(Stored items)
-- Opening Marker --

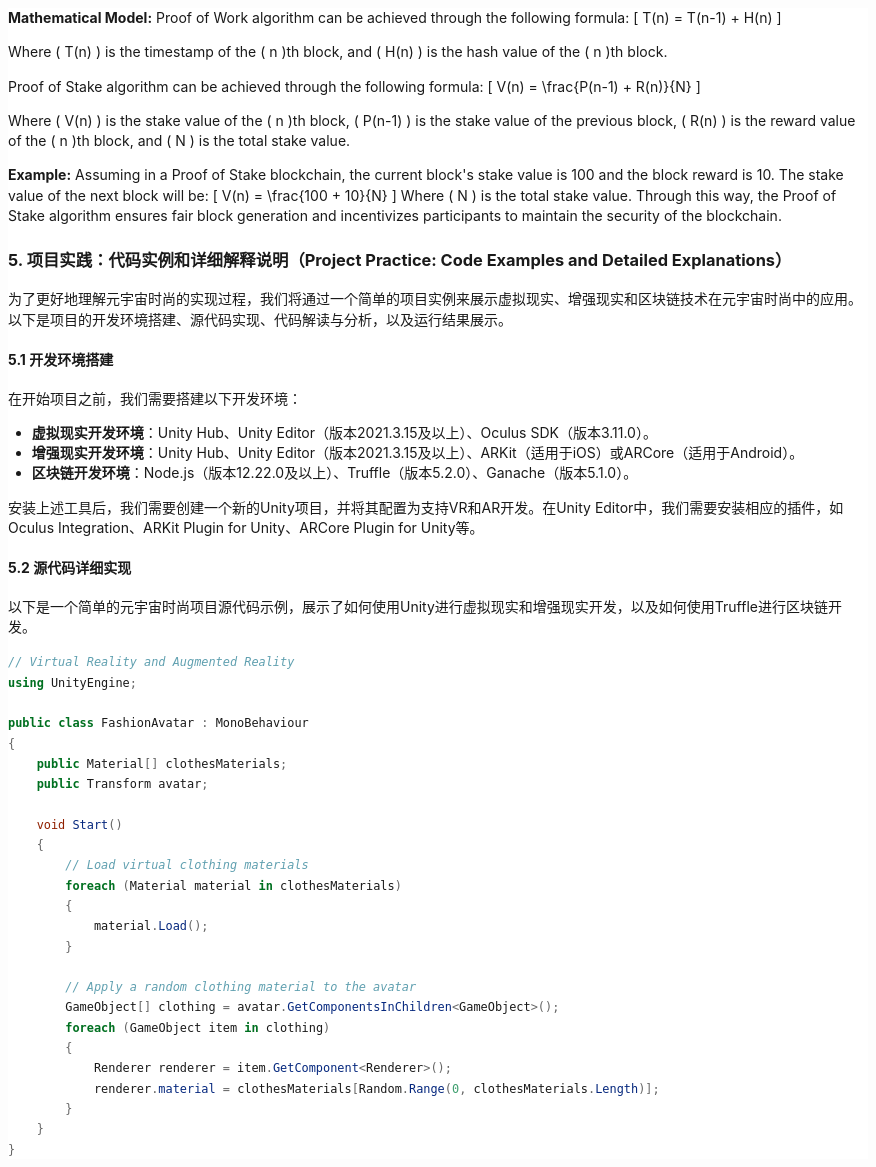 **Mathematical Model:**
Proof of Work algorithm can be achieved through the following formula:
\[ T(n) = T(n-1) + H(n) \]

Where \( T(n) \) is the timestamp of the \( n \)th block, and \( H(n) \) is the hash value of the \( n \)th block.

Proof of Stake algorithm can be achieved through the following formula:
\[ V(n) = \frac{P(n-1) + R(n)}{N} \]

Where \( V(n) \) is the stake value of the \( n \)th block, \( P(n-1) \) is the stake value of the previous block, \( R(n) \) is the reward value of the \( n \)th block, and \( N \) is the total stake value.

**Example:**
Assuming in a Proof of Stake blockchain, the current block's stake value is 100 and the block reward is 10. The stake value of the next block will be:
\[ V(n) = \frac{100 + 10}{N} \]
Where \( N \) is the total stake value. Through this way, the Proof of Stake algorithm ensures fair block generation and incentivizes participants to maintain the security of the blockchain.

### 5. 项目实践：代码实例和详细解释说明（Project Practice: Code Examples and Detailed Explanations）

为了更好地理解元宇宙时尚的实现过程，我们将通过一个简单的项目实例来展示虚拟现实、增强现实和区块链技术在元宇宙时尚中的应用。以下是项目的开发环境搭建、源代码实现、代码解读与分析，以及运行结果展示。

#### 5.1 开发环境搭建

在开始项目之前，我们需要搭建以下开发环境：

- **虚拟现实开发环境**：Unity Hub、Unity Editor（版本2021.3.15及以上）、Oculus SDK（版本3.11.0）。
- **增强现实开发环境**：Unity Hub、Unity Editor（版本2021.3.15及以上）、ARKit（适用于iOS）或ARCore（适用于Android）。
- **区块链开发环境**：Node.js（版本12.22.0及以上）、Truffle（版本5.2.0）、Ganache（版本5.1.0）。

安装上述工具后，我们需要创建一个新的Unity项目，并将其配置为支持VR和AR开发。在Unity Editor中，我们需要安装相应的插件，如Oculus Integration、ARKit Plugin for Unity、ARCore Plugin for Unity等。

#### 5.2 源代码详细实现

以下是一个简单的元宇宙时尚项目源代码示例，展示了如何使用Unity进行虚拟现实和增强现实开发，以及如何使用Truffle进行区块链开发。

```csharp
// Virtual Reality and Augmented Reality
using UnityEngine;

public class FashionAvatar : MonoBehaviour
{
    public Material[] clothesMaterials;
    public Transform avatar;

    void Start()
    {
        // Load virtual clothing materials
        foreach (Material material in clothesMaterials)
        {
            material.Load();
        }

        // Apply a random clothing material to the avatar
        GameObject[] clothing = avatar.GetComponentsInChildren<GameObject>();
        foreach (GameObject item in clothing)
        {
            Renderer renderer = item.GetComponent<Renderer>();
            renderer.material = clothesMaterials[Random.Range(0, clothesMaterials.Length)];
        }
    }
}

```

-- Closing Marker --

Report all lines above with "Where".

◆ Answer area ◆
Where \( T(n) \) is the timestamp of the \( n \)th block, and \( H(n) \) is the hash value of the \( n \)th block.
Where \( V(n) \) is the stake value of the \( n \)th block, \( P(n-1) \) is the stake value of the previous block, \( R(n) \) is the reward value of the \( n \)th block, and \( N \) is the total stake value.
Where \( N \) is the total stake value. Through this way, the Proof of Stake algorithm ensures fair block generation and incentivizes participants to maintain the security of the blockchain.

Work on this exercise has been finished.